- _Fragmento del documento_:

· · · · ·

Consejeros
En Europa los políticos buscan en sus consejeros el consenso, no el debate abierto y sincero
Es alto y delgado, tiene los ojos pequeños y la mirada astuta. Con 82 años el paso es algo precavido, pero firme. La chaqueta blazer azul y las gafas Ray-Ban parecen haber estado siempre ahí; de hecho, da la impresión de que su aspecto no desentonaría nada en las calles de Saigón en los años sesenta. Se trata de Zbigniew Brzezinski, consejero de Seguridad Nacional del presidente Jimmy Carter entre los años 1977 y 1981, toda una leyenda de la política exterior, alguien cuya fama sólo rivaliza con la de Kissinger, el consejero de Seguridad Nacional de Nixon.
Estamos en Estocolmo, donde el Consejo Europeo de Relaciones Exteriores se ha reunido para analizar las consecuencias que la crisis está teniendo sobre la política exterior de la Unión Europea. Timothy Garton Ash resumió con su especial brillantez lo allí discutido, así que obviaré deprimir aún más al lector con los pronósticos sobre la irrelevancia de Europa que allí se manejaron.

· · · · ·

- _Extracto del listado_:
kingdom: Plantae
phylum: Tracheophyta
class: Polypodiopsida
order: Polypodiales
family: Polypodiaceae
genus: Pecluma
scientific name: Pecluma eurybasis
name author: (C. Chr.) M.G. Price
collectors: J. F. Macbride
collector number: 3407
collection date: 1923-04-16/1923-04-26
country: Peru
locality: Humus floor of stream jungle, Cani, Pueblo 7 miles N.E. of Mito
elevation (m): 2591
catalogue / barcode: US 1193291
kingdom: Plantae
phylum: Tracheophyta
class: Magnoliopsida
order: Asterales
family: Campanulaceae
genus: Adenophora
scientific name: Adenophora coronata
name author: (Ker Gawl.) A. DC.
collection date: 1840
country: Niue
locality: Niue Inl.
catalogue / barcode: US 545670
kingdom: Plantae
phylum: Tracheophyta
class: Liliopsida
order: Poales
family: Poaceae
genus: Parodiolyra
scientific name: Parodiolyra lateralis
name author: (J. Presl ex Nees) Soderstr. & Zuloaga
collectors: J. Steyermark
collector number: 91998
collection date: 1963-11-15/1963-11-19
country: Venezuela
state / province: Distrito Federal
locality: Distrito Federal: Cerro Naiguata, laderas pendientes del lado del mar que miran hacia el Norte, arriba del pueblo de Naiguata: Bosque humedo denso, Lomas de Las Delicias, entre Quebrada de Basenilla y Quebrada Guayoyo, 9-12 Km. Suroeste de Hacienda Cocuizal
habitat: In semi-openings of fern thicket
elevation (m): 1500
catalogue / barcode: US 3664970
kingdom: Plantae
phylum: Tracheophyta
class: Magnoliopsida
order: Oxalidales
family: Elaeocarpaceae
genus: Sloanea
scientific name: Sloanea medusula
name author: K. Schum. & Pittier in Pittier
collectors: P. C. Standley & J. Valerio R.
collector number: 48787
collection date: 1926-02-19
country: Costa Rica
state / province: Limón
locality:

· · · · ·

- _Tareas del ejercicio_:
[a] Reproduce del texto sobre los consejeros el fragmento que va entre "Estamos en Estocolmo, donde" y "allí se manejaron.", ambos incluidos.
[b] Escribe cómo sigue el texto sobre los consejeros a partir de su última frase.

- _Respuestas por número_:
[a]
Estamos en Estocolmo, donde el Consejo Europeo de Relaciones Exteriores se ha reunido para analizar las consecuencias que la crisis está teniendo sobre la política exterior de la Unión Europea. Timothy Garton Ash resumió con su especial brillantez lo allí discutido, así que obviaré deprimir aún más al lector con los pronósticos sobre la irrelevancia de Europa que allí se manejaron.

[b]
Pero más allá de su análisis sobre el radical giro emprendido por Obama en política exterior (y las enormes dificultades que enfrenta), la personalidad de Brzezinski me lleva a una reflexión más general sobre el papel de los consejeros de Seguridad Nacional, esos hombres (y mujeres, en el caso de Condoleezza Rice) a quienes se ha descrito como "los arquitectos del poder americano", unas personas cuyo trabajo es asegurarse de que el presidente reciba todos los días la información que necesita para entender el mundo, los desafíos que enfrenta su política exterior, las opciones que tiene ante sí y, sobre todo, una visión clara de sus consecuencias.
Se trata quizá de uno de los puestos más difíciles de la Administración: no es el jefe de Gabinete, ni tampoco dirige los servicios de inteligencia o está al frente de los departamentos de defensa o exteriores, por lo que está obligado a navegar entre unos pesos pesados que pueden hacer enormemente difícil su trabajo. Cada consejero ha respondido a un estilo diferente: unos, como Kissinger, lograron un ascendiente sobre Nixon que nadie ha igualado, y otros, como Rice, han sido criticados por carecer de influencia. Sin embargo, parece evidente que cada tándem es único y que su carácter depende tanto de la personalidad del presidente como de la de su consejero, por lo que las combinaciones posibles son múltiples. Véase si no el contraste actual entre el presidente Obama, un afroamericano con un pasado como voluntario en los barrios más difíciles de Chicago, y James Jones, un general de marines que exuda disciplina militar por todos los poros.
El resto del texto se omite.